I have a 1975 classic Hatteras motor yacht and a couple breakers want to trip when under a regular load I think I need to replace them I'm thinking of getting new ones from Sam's because they're not normal circuit breakers is this a normal experience with old circuit breakers or should I be looking for something else

While breakers can go bad or get weak, I'd probably suggest clamping an amp meter on the wires and see what the circuit is actually pulling. Breakers are NOT cheap and it sucks to replace them and have the same problem. Verify that the amp pull is actually 'normal' before you start pulling stuff out. Could very easily be bad wiring or bad appliances somewhere.
 
Do the same breakers trip on the generator? If not you could have either low voltage or undersized conductors feed shore power. If volts go down amps go up (load is gonna pull load no matter what) and that will trip a breaker that is just doing what designed to do. Not saying that is what it is but something to be verified.
 
I’ve only had it happen to me once. But the same circuit kept tripping and tripping and tripping. I did contact Sam’s and order a new one and that seems to have taken care of the issue for the last five years.
 
Which breaker ? Individual circuit or a master ? Have you checked the load on the circuit? What was on?

Yes it could be the breaker but it could also be an issue on that circuit.
 
I second everyone's thoughts that a bad breaker is usually not the issue. I had a breaker that would open whenever I would run the water heater, but only on shore power. Turned out that the PO had put in a 2000 watt element instead of a 1500 watt element (which is what the WH was designed for). In any event, the 2000 watt element put the amps right at the threshold and the breaker would open at my dock, but not at the PO's dock, nor while on generator. I replaced it with a 1500 watt element and all is fine. Short version, before you replace the breaker, confirm that it is broken.:)
 
Another tidbit that I learned from that ordeal is that breakers are designed to stay closed with 80% of their load. For example, a 20 amp breaker can carry 16 amps all day, not 20 amps. It can handle surges to 20 amps, but only briefly. My WH would stay on for 15 seconds or so, then the breaker would open.
 
Another tidbit that I learned from that ordeal is that breakers are designed to stay closed with 80% of their load. For example, a 20 amp breaker can carry 16 amps all day, not 20 amps. It can handle surges to 20 amps, but only briefly. My WH would stay on for 15 seconds or so, then the breaker would open.

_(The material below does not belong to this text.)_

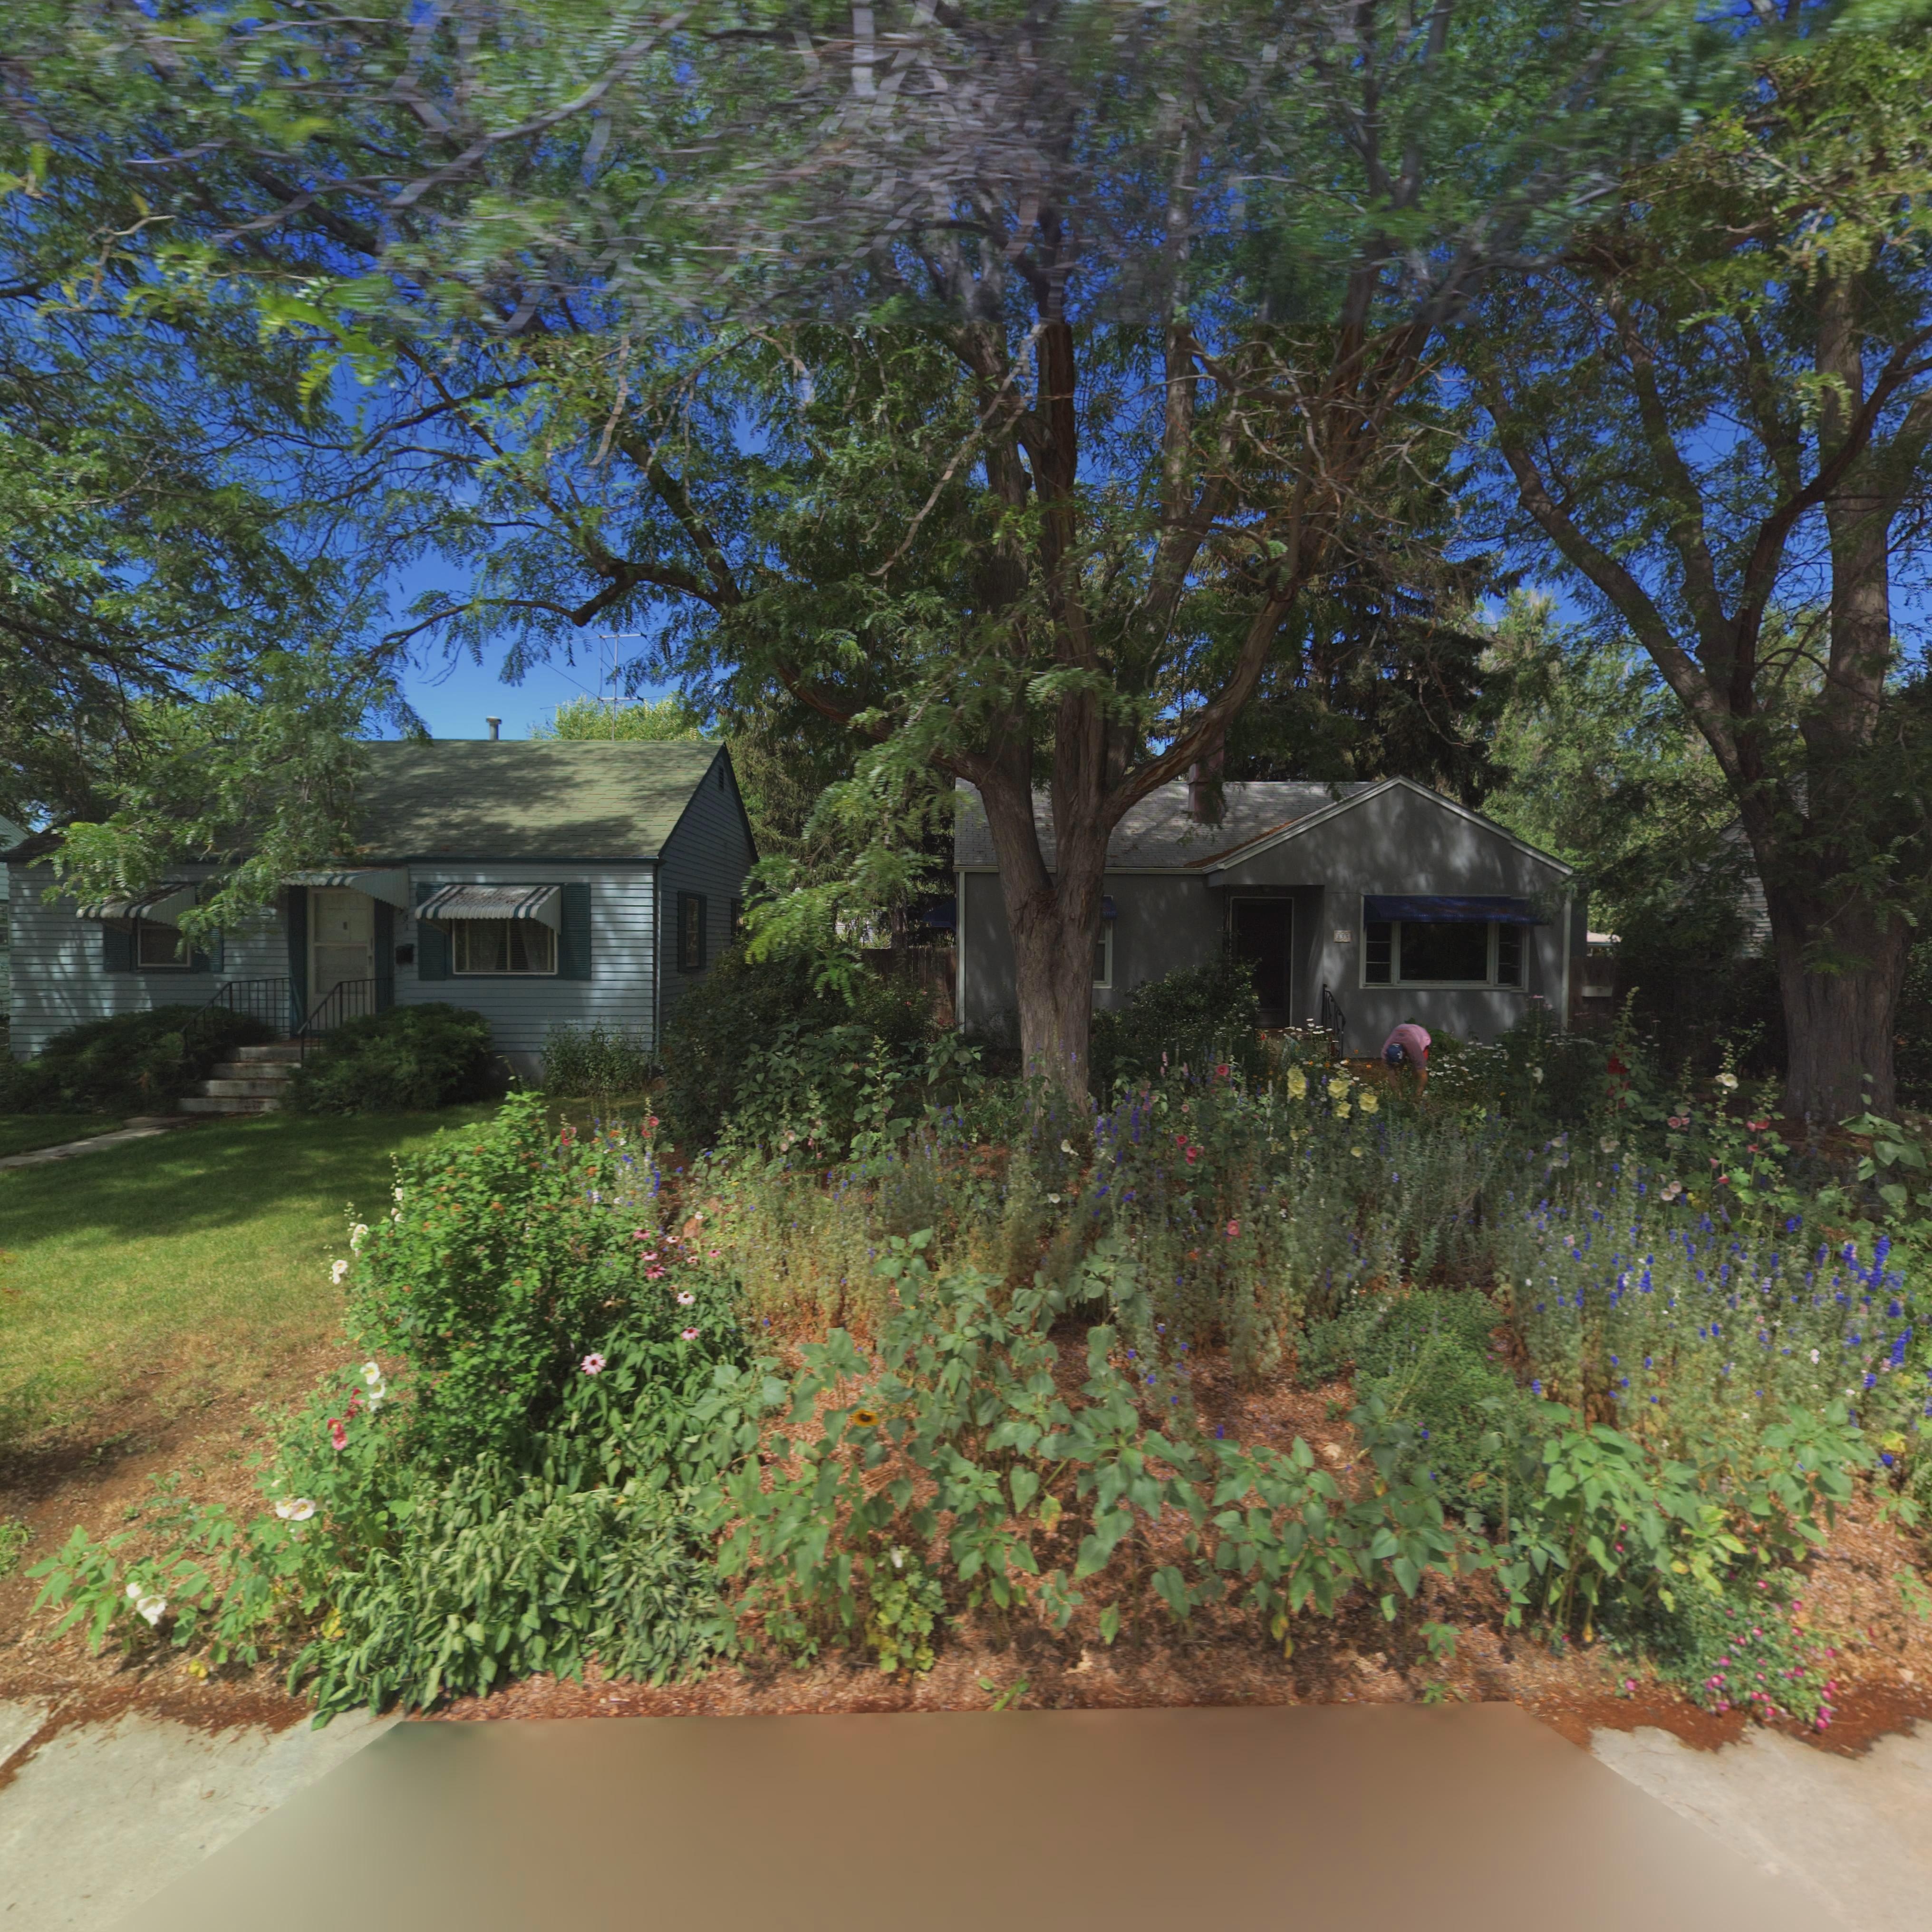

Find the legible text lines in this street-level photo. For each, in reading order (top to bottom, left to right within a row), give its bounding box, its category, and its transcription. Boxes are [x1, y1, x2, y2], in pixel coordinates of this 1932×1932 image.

[397, 907, 409, 931] StreetNumber: *31
[1336, 933, 1349, 939] StreetNumber: 335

That is exactly how they work.
 
Also, if this is a breaker that is a master feeding a ships service panel, it may be set up as a ground fault. I know that the 1978 boats had this, not sure about 1975. IF you have the white breakers next to the four pole ships service breakers, then that is a ground fault and those do go bad.
 
Thanks for the responses,good info
 
To date I've replaced three on my boat. They DO get tired, but I second the previous advise to make sure it's actually the breaker.